To assess the impact of time-since-fire, observations were divided into seven individual groups including: year of the fire, 1-2 years post-fire, 2-3 years post-fire; 3-4 years post-fire; 4-5 years post-fire; 5-6 years post-fire; and >10 years after the fire. No studies fell within the 7-10 year timeframe. We assessed burn extent by extracting burn area from MTBS using a custom R script (Willi & Ross, 2023). Study sites were then grouped based on their burn area in 10% intervals.
Due to the differences in data reporting or data availability across publications, the time-since-fire, climate, and burn extent models are made up of different data. Table 1 shows which publications were included within each model. This limits our ability to study the interactive influences of our variables of interest. Therefore, to determine whether fire responses varied by time-since-fire, climate, and burned area, we performed separate linear mixed-effect models (lmer ; Bates et al., 2015) on the mean effect size for each solute. Time-since-fire, the eight unique climate classifications, and the burn area percentages (at 10% intervals) were included as fixed effects for each model, respectively, while site was incorporated as a random effect to account for pseudoreplication including the confounding nature of other variables in all models. All fixed effects were considered as categorical variables. We focused the examination of climate effects to studies with data within the first 5 years post-fire, as this has been shown in previous studies to be the period of time with biggest fire influences on solute concentrations post-fire (Rust et al., 2018). We assessed the variation amongst categorical classifications using Levene’s test (Fox & Weisberg, 2019).

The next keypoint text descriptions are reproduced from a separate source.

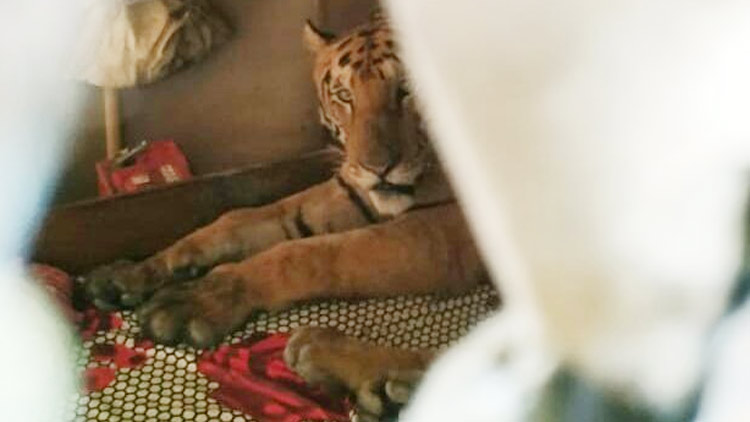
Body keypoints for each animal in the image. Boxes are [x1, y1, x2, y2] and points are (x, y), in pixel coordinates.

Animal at [86, 14, 487, 420]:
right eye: (344, 96)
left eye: (407, 88)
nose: (377, 168)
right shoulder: (349, 192)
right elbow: (240, 220)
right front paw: (133, 274)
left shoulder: (444, 232)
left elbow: (306, 254)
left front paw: (196, 300)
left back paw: (344, 362)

We used Random Forests (RF), a regression tree-based machine learning approach (Breiman, 2001), to quantify the importance of watershed characteristics on effect sizes of nitrate and DOC. We constructed separate RF models which included the full nitrate and DOC datasets using the ranger R package (Wright & Ziegler, 2017) with default hyperparameters, and variable importance to each model was quantified by the Gini index. We chose aprioriseven predictors (climate, watershed area, minimum elevation, maximum watershed elevation, watershed slope, burn percentage, and time-since-fire) to model effect sizes for nitrate (n=84) and DOC (n=45), with goodness-of-fit reported as out-of-bag R2values.